Workers’ Compensation is an essential insurance for restaurant franchises, mandated in most US states. It plays a critical role in ensuring the well-being of employees within the franchise, while also keeping the franchise legally compliant.

This coverage is particularly important for franchisees, as it provides a safety net for employees who suffer work-related injuries or illnesses, and limits the franchise’s legal liability.

This policy is a safeguard for your franchise against costly legal claims. Employees receiving Workers’ Compensation benefits relinquish the right to sue for injuries, which is a significant advantage for franchisees in managing risk.

Additionally, having Workers’ Compensation ensures that your franchise adheres to legal requirements, avoiding potential fines or legal complications.

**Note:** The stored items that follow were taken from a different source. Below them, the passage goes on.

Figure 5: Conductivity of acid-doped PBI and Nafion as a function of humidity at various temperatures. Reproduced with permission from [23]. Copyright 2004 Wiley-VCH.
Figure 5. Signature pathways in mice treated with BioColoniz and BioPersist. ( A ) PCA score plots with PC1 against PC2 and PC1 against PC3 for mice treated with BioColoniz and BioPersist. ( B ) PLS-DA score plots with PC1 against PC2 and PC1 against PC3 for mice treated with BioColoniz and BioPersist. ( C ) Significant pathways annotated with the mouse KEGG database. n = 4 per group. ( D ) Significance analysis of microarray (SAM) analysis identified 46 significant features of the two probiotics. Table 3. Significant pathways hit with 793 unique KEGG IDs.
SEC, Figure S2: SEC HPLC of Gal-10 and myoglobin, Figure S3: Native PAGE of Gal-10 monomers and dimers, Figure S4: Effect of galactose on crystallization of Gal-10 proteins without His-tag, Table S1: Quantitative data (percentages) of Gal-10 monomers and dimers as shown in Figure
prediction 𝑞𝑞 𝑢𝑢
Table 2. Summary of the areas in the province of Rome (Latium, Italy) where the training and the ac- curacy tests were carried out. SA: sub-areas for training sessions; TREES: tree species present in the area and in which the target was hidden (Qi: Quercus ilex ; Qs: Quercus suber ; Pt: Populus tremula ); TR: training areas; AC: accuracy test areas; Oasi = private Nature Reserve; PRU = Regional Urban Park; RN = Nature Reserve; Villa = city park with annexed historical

Infographic - Workers Compensation Insurance

Case Studies from the Biggest Restaurant Franchises

The individual fees as well as the total estimated initial investment will vary considerably depending on the franchisor. These are the fees, costs and expenses from well-known franchise restaurants:

Restaurant franchise fees infographic

Takeaways

  1. Examine Initial Franchise Fees: Understand that fees like Baskin-Robbins' $25,000 per restaurant are for the right to operate under the brand for a set period.

  1. Assess Reimbursement of Expenses: Be prepared for costs incurred due to unpreparedness for scheduled meetings, as these can vary.

  1. Budget for Real Estate Lease Charges: Factor in security deposits or charges under real estate leases, which can fluctuate based on location and property size.

  1. Allocate Funds for Training Fees: Set aside funds for training-related expenses, including online access fees and training programs, which are essential for operational success.

  1. Plan for Marketing Start-Up Fees: Prepare for initial marketing costs, which can range from $5,000 to $10,000, to align with brand standards.

  1. Evaluate Total Estimated Initial Investment: Consider the comprehensive investment, including equipment and signage, which can range from $93,550 to $407,300 for a Baskin-Robbins franchise.

  1. Understand the Impact of Business Model Sophistication: Recognize that a more unique and sophisticated business model may command a higher Initial Franchise Fee due to its market position and advantages.

  1. Consider ROI and Profitability: Review the Franchise Disclosure Document (FDD) for financial performance and growth stability, and analyze historical sales and market trends to gauge potential ROI.

  1. Factor in Real Estate Development Costs: Be aware that location, property size, design complexity, and whether you lease or purchase can significantly impact real estate development costs.

  1. Prepare for Insurance Expenses: Understand that insurance costs, ranging from $3,500 to $8,300, will depend on coverage types, franchise size, asset value, and specific franchisor requirements.